If a client were to come to a session in the midst of inebriation, they would still carry with them the spirit of that alcohol, and that is a very strong spirit that is not overly concerned with helping the client heal. There is no point in attempting a healing on someone who carries that spirit with them. The healing can’t penetrate.
Will A Single Glass Of Wine Throw Off My Soul Retrieval?
If that single glass of wine occurred in the 48 hours before your soul retrieval, the answer is yes.
Is this a touch extreme? I suppose that some could argue that. Protocols around ingesting alcohol before a soul retrieval (or any session) for both practitioners and clients range from four full days to no protocol at all. Everyone has their comfort zone and 48 hours is mine. My teacher recommends 24 hours. At Anishnawbe Health, it’s four days (although in the First Nations Community, medicine people abstain from drugs and alcohol at all times.)
The bottom line is that each practitioner has their preferences and their reasons for that preference. We must respect the spirits and the work, and we must respect the practitioner who does the work, and finally, we must respect ourselves and not knowingly put ourselves in questionable situations. Soul retrieval is an important step in anyone’s healing journey and should not be considered lightly.
What About Peyote, Ayahuasca, etc.?
All plants have a spirit so when you work with peyote or ayahuasca, it’s important to think beyond the western scientific explanations of the medicinal properties in each plant, and remember that a shamanic practitioner works with the spirit of that plant.
Practitioners must be well-trained to work with these incredibly powerful spirits, and clients must fully understand the gravitas of allowing these spirits into their body.
Ayahuasca in particular has become a growing industry (kind of like spirituality, I suppose) but just like with spirituality, you must do your research before engaging in these kinds of ceremonies.
For too many tourists, the decision to participate in an ayahuasca ceremony is haphazard – a last minute lark – because the understanding is not there. I’m not saying these things are wrong, simply that they must be respected and understood.
My Own Preferences Around Alcohol
Oh the sacrifices of spiritual work! There is nothing I love more than a nice glass or red with some chocolate, or a Guinness in a warm pub on a snowy night.
But each time I make the choice to imbibe, I cut myself off from all client-focused spiritual work for at least 48 hours. This includes journeying, teaching – everything.
This means that I drink infrequently, and I have to think ahead if I intend to have a drink at a friend’s birthday party or a glass of wine with dinner.
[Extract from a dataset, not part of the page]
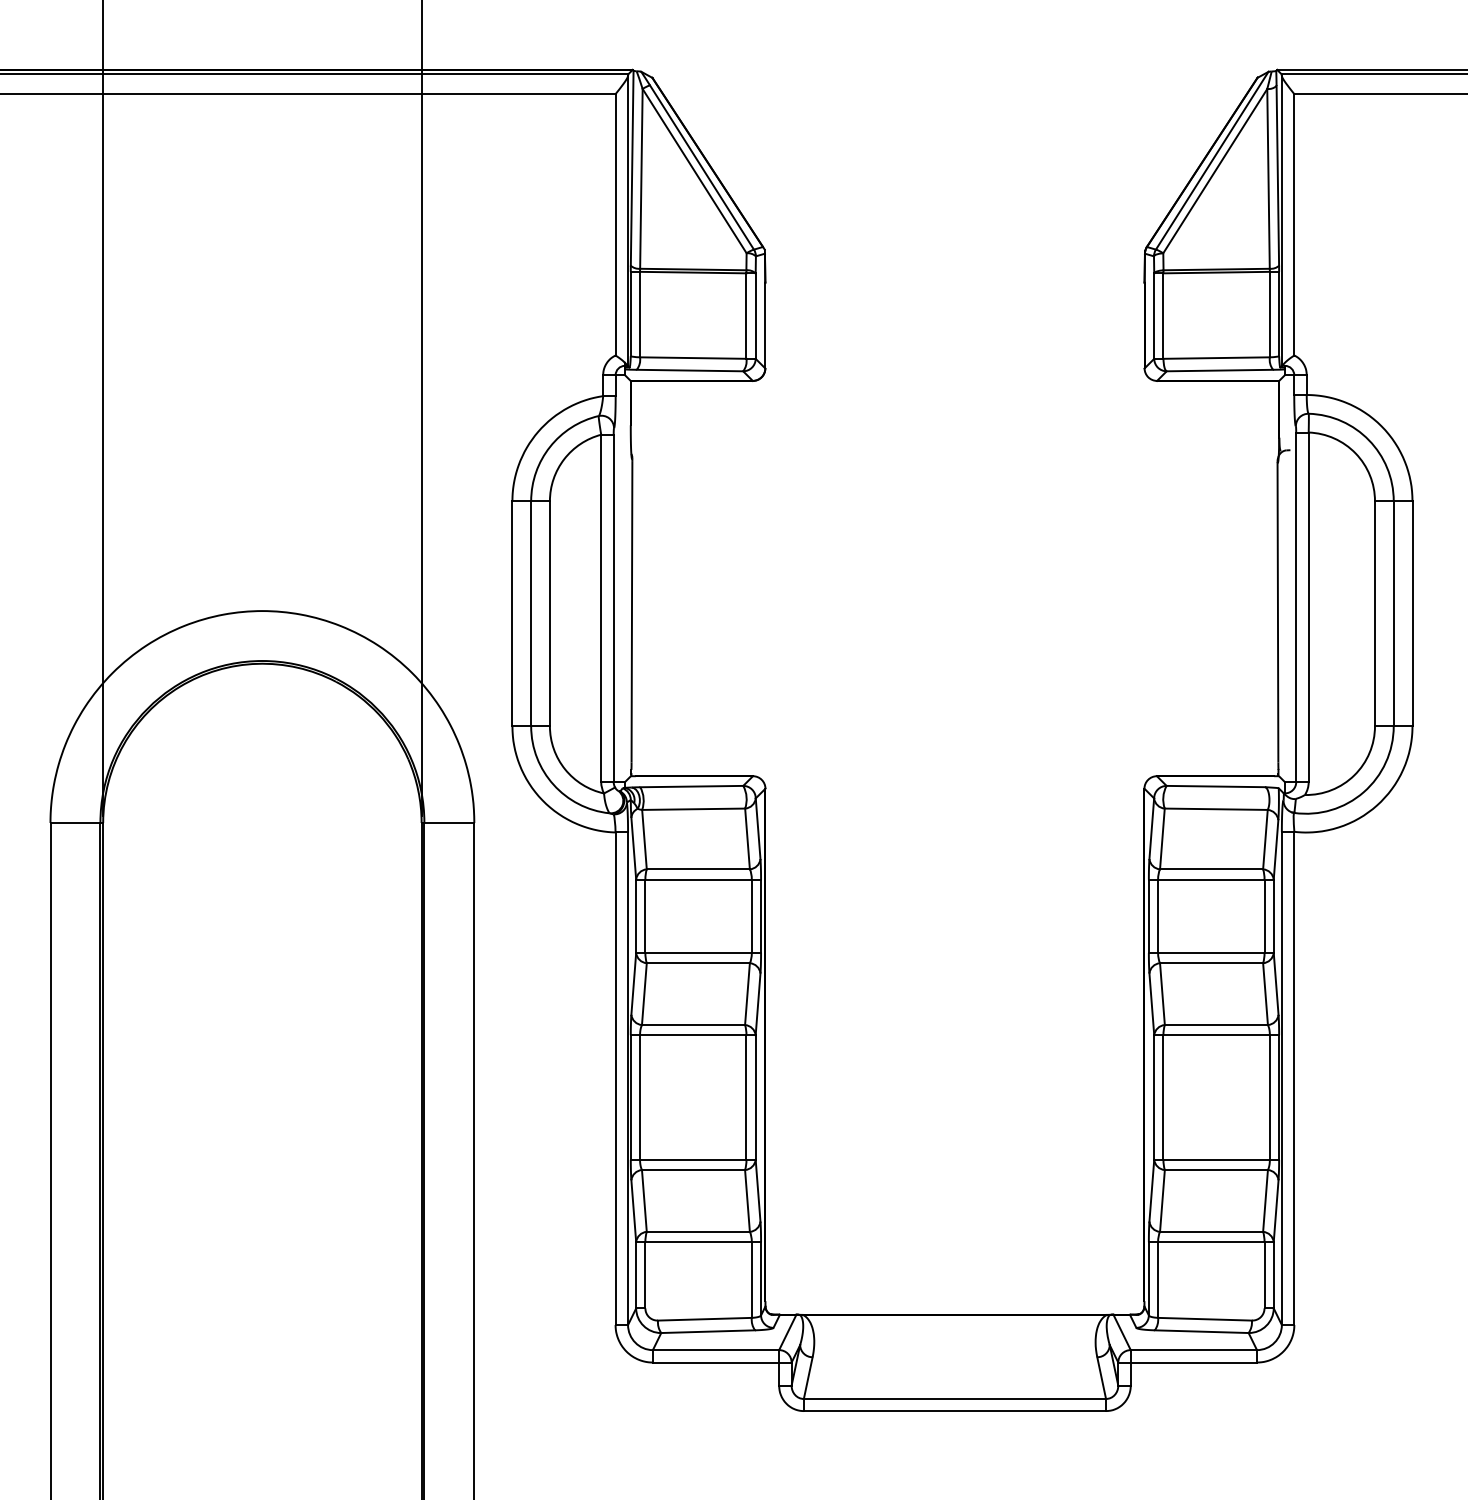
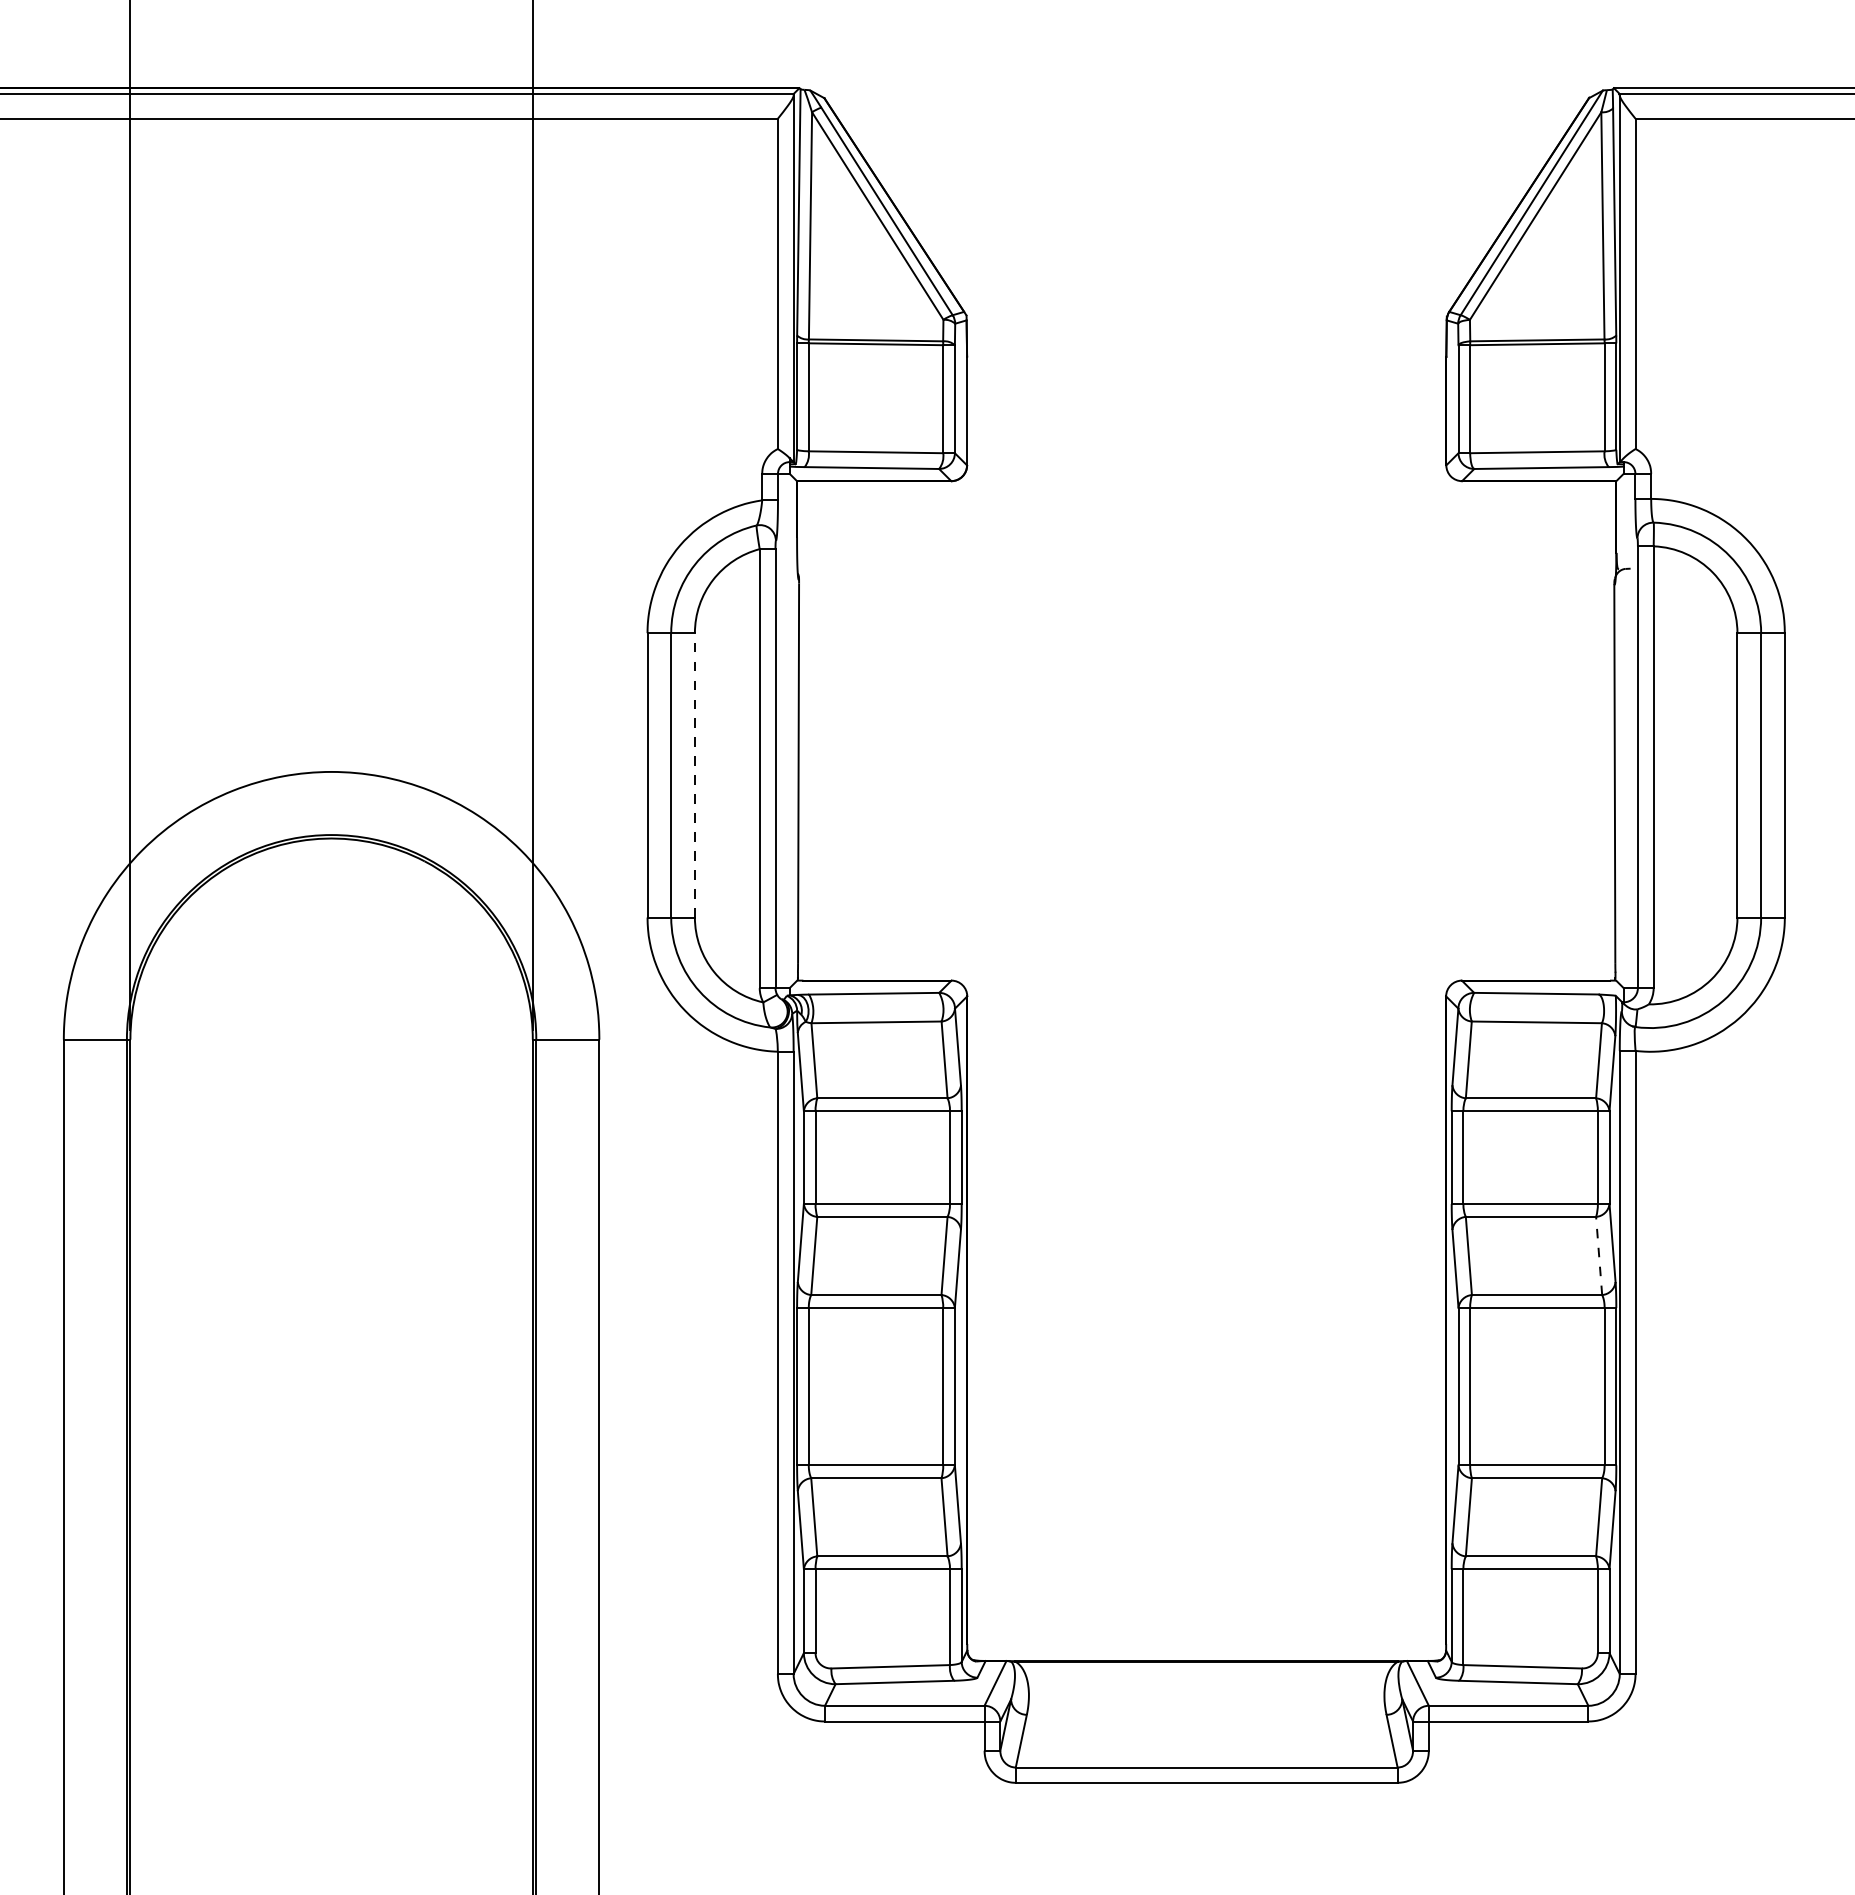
line: (549, 613) -> (694, 774), solid -> dashed
line: (1265, 993) -> (1599, 1255), solid -> dashed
It gets to the point where it’s not even worth it. Better to have a clear system 100% of the time.
Regarding the subject of alcohol, never feel shy about questioning your practitioner about their views on the subject, and if you are not comfortable with their answer, or you sense dishonesty, then move on; they are not the practitioner for you. And most importantly, if your practitioner has protocols around alcohol, respect them. They are there for a reason.